DATA IN THIS EXERCISE:
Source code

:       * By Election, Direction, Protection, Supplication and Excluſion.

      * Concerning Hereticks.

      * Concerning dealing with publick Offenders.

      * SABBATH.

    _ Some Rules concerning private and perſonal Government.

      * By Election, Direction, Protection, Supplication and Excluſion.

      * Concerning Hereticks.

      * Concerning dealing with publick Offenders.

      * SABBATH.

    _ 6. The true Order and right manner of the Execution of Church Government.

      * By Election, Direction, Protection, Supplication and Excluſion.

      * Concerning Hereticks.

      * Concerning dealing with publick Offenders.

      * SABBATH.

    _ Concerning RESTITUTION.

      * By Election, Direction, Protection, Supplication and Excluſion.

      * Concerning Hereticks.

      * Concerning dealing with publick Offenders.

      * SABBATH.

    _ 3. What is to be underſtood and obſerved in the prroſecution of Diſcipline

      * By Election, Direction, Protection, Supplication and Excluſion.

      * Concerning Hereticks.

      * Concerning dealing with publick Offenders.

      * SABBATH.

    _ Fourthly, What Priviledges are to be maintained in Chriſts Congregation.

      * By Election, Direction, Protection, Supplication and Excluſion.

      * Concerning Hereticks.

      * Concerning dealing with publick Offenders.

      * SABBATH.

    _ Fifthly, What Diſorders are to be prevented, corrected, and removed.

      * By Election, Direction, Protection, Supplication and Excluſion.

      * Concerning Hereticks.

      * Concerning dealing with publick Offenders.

WHAT IS EXPECTED:
The task requires an exact transcription of all the data.

COMPLETED TASK:
Source code

:       * By Election, Direction, Protection, Supplication and Excluſion.

      * Concerning Hereticks.

      * Concerning dealing with publick Offenders.

      * SABBATH.

    _ Some Rules concerning private and perſonal Government.

      * By Election, Direction, Protection, Supplication and Excluſion.

      * Concerning Hereticks.

      * Concerning dealing with publick Offenders.

      * SABBATH.

    _ 6. The true Order and right manner of the Execution of Church Government.

      * By Election, Direction, Protection, Supplication and Excluſion.

      * Concerning Hereticks.

      * Concerning dealing with publick Offenders.

      * SABBATH.

    _ Concerning RESTITUTION.

      * By Election, Direction, Protection, Supplication and Excluſion.

      * Concerning Hereticks.

      * Concerning dealing with publick Offenders.

      * SABBATH.

    _ 3. What is to be underſtood and obſerved in the prroſecution of Diſcipline

      * By Election, Direction, Protection, Supplication and Excluſion.

      * Concerning Hereticks.

      * Concerning dealing with publick Offenders.

      * SABBATH.

    _ Fourthly, What Priviledges are to be maintained in Chriſts Congregation.

      * By Election, Direction, Protection, Supplication and Excluſion.

      * Concerning Hereticks.

      * Concerning dealing with publick Offenders.

      * SABBATH.

    _ Fifthly, What Diſorders are to be prevented, corrected, and removed.

      * By Election, Direction, Protection, Supplication and Excluſion.

      * Concerning Hereticks.

      * Concerning dealing with publick Offenders.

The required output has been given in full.